▶ [Testo da analizzare]:
+ + + +
Quelle di Olindo Romano non sono lettere normali. Ognuna è una composizione di parole e immagini, lo scorrere del testo è interrotto da vignette e fotografie ritagliate dai giornali e incollate con precisione maniacale. Le figure hanno spesso un significato, un legame con la sua vita o con quella del suo amico-detenuto. Immagini di santi, Madonne, ma anche la formazione dell’Italia campione del mondo, un camper (come quello che avevano lui e Rosa), la faccia di Marco Pannella (perché S.C.D. per un periodo ha fatto lo sciopero della fame), Valentino Rossi (S.C.D. è un fan del campione). In una delle lettere Olindo ha incollato una bustina su cui c’è il primo piano del pilota di Formula Uno Felipe Massa da un lato, e la copertina del libro ”Tulipano Nero” di Alexandre Dumas dall’altra. Dentro, è infilato un pappagallo giallo e blu.
+ + + +
▶ [Righe fornite]:
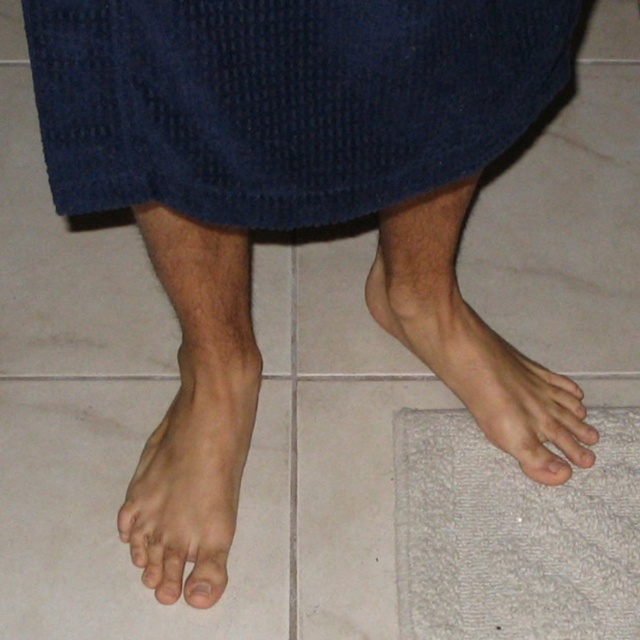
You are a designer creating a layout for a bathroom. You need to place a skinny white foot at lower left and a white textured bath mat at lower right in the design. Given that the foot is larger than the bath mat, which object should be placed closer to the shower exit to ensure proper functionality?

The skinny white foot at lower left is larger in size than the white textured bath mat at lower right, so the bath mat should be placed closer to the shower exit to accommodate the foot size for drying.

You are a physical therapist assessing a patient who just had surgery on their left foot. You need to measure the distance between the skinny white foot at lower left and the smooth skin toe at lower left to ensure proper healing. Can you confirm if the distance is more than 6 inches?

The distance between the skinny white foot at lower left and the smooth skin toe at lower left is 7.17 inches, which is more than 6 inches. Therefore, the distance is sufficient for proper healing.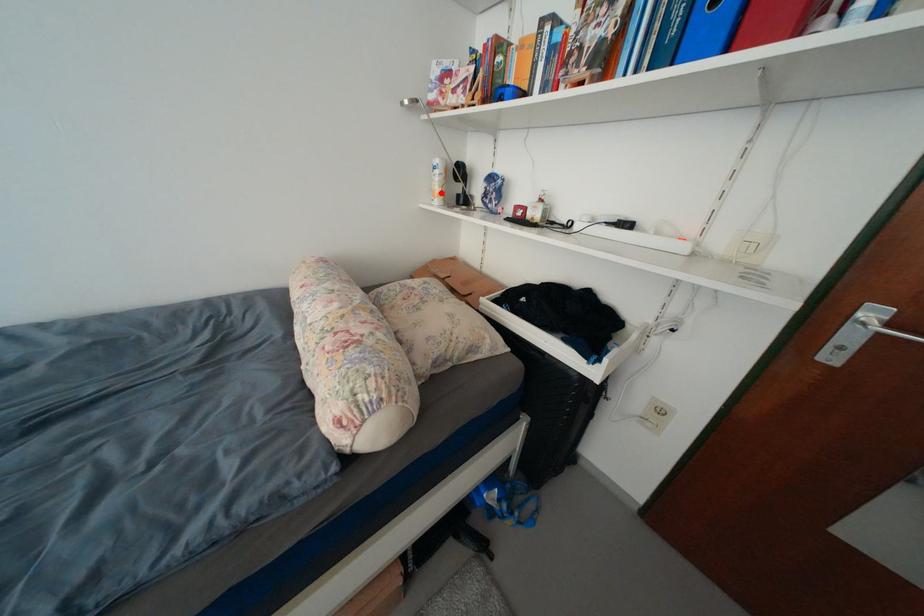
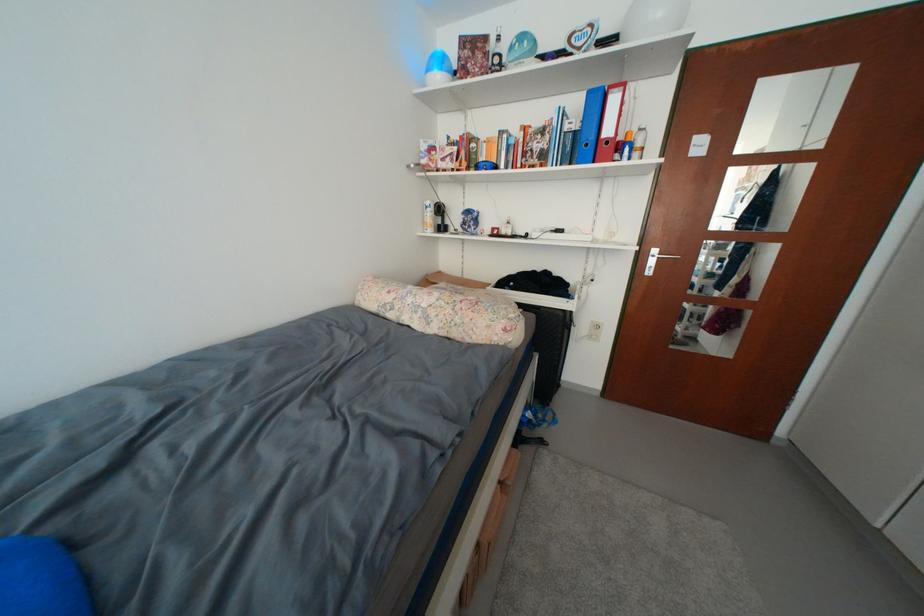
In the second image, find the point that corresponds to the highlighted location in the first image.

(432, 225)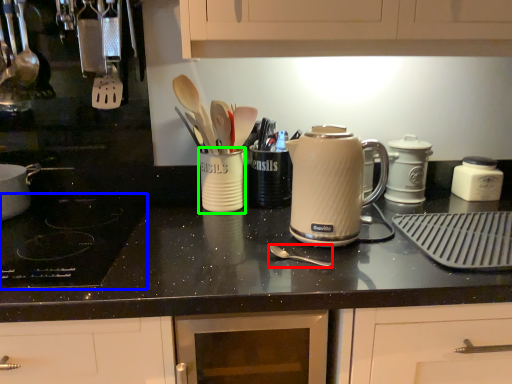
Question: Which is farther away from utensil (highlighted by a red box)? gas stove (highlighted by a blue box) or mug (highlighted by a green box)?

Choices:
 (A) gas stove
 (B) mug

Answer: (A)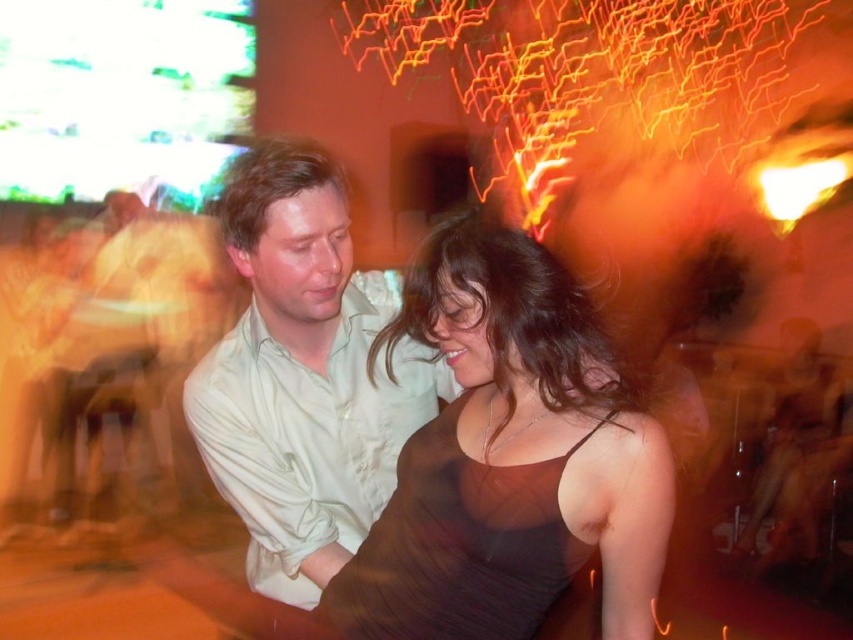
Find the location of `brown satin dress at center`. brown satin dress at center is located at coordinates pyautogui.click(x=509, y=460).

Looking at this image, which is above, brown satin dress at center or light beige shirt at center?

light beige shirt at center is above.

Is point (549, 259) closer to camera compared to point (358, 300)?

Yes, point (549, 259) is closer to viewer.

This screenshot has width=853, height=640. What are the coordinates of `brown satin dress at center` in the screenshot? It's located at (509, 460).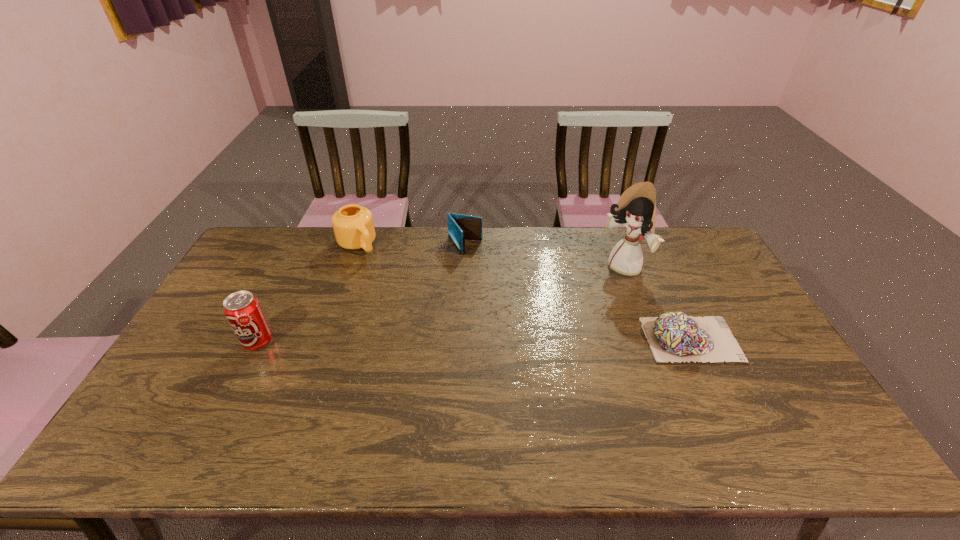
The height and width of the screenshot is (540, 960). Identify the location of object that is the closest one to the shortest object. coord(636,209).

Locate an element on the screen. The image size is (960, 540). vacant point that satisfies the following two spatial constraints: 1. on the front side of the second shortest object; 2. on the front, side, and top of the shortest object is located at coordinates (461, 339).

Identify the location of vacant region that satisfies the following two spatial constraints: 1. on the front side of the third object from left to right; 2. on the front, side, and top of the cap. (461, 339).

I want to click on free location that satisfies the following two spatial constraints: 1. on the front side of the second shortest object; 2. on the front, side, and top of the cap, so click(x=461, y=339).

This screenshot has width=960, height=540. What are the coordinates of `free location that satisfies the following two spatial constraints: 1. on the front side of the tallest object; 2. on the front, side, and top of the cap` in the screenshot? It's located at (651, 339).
+ + + +
▶ [Metti in pratica]:
1. Elenca le persone reali, indicate per nome nel testo sulle lettere di Olindo Romano, di cui le lettere contengono un'immagine ritagliata.
2. Riscrivi il passo del testo sulle lettere di Olindo Romano compreso tra "Quelle di Olindo" e "giallo e blu.", estremi inclusi, sostituendo "camper" con "furgone".
3. Scrivi il seguito del testo sulle lettere di Olindo Romano a partire dall'ultima frase riportata.
Le righe non hanno alcun legame con il testo sulle lettere di Olindo Romano.

▶ [Le soluzioni]:
1. Marco Pannella, Valentino Rossi, Felipe Massa

2.
Quelle di Olindo Romano non sono lettere normali. Ognuna è una composizione di parole e immagini, lo scorrere del testo è interrotto da vignette e fotografie ritagliate dai giornali e incollate con precisione maniacale. Le figure hanno spesso un significato, un legame con la sua vita o con quella del suo amico-detenuto. Immagini di santi, Madonne, ma anche la formazione dell’Italia campione del mondo, un furgone (come quello che avevano lui e Rosa), la faccia di Marco Pannella (perché S.C.D. per un periodo ha fatto lo sciopero della fame), Valentino Rossi (S.C.D. è un fan del campione). In una delle lettere Olindo ha incollato una bustina su cui c’è il primo piano del pilota di Formula Uno Felipe Massa da un lato, e la copertina del libro ”Tulipano Nero” di Alexandre Dumas dall’altra. Dentro, è infilato un pappagallo giallo e blu.

3.
In una busta c’è un foglio giallo a forma di cuore. un codice di segni e numeri inventato dal netturbino per impedire agli agenti di leggere la sua corrispondenza. Funziona così: in una lettera precedente ci si accorda su quale punto del codice corrisponde alla ”A” e da questo, in senso orario, seguono tutte le altre lettere dell’alfabeto. Di che cosa parla Olindo al suo ex vicino di cella? Di Rosa, soprattutto. Poi scrive delle udienze spiegando dettagliatamente alcuni aspetti tecnici del processo, si preoccupa della salute della madre del suo ex dirimpettaio e di quella di suo figlio che chiama ”il tuo ometto”. Manda al suo amico, tifoso dell’Inter, una lettera con la foto della Nazionale di calcio e il commento: «Lo scudetto l’avete vinto per miracolo. Altro che sudato». E poi ancora sport: «Il traguardo del giro d’Italia l’hanno fatto apposta sotto casa tua perché sapevano che non c’eri tu».

In un’altra missiva Olindo chiede a S.C.D. di spedirgli dei giornali perché «a noi danno solo il Corriere della Sera ma non c’è su quasi nulla». Nessuna parola sulla strage, solo un commento dopo la condanna: «Stiamo bene, nonostante ci abbiano dato l’ergastolo e tre anni di isolamento, pena che danno ai capi mafia».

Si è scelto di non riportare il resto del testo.